* **Set problem**:
Write out every line of text from the entries below as one numbered list, skipping blank lines and leaving out the pictures.

Start of Data shown

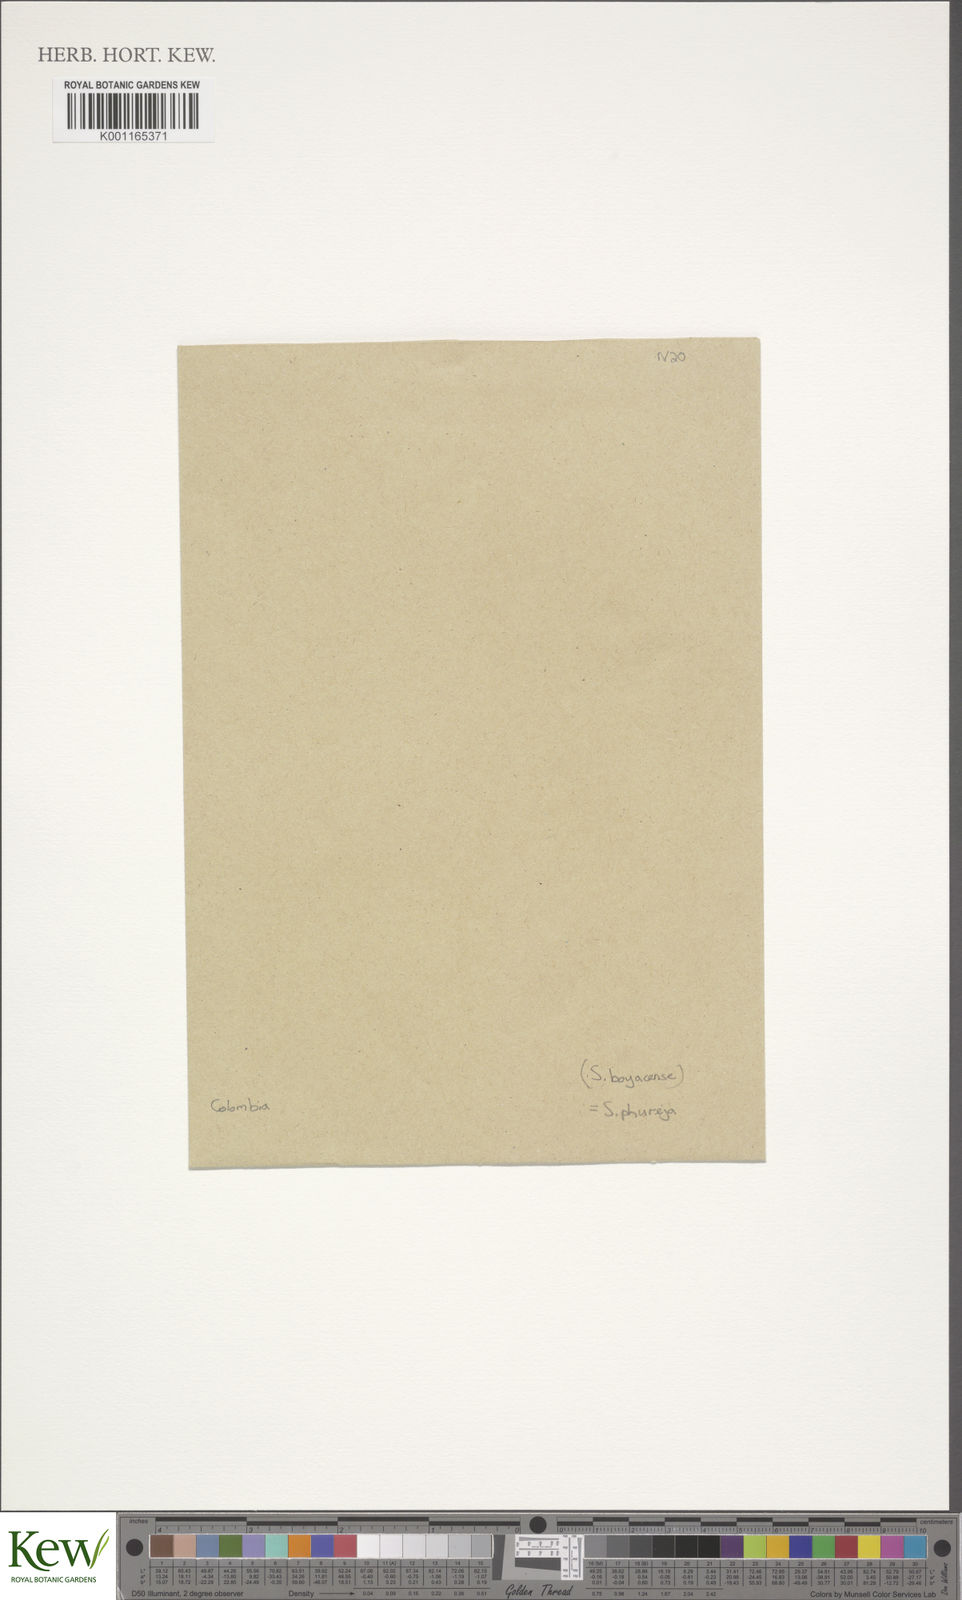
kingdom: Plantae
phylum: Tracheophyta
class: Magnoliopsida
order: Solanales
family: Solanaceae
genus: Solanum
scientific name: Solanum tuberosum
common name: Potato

End of Data shown

* **Finished exercise**:
1. kingdom: Plantae
2. phylum: Tracheophyta
3. class: Magnoliopsida
4. order: Solanales
5. family: Solanaceae
6. genus: Solanum
7. scientific name: Solanum tuberosum
8. common name: Potato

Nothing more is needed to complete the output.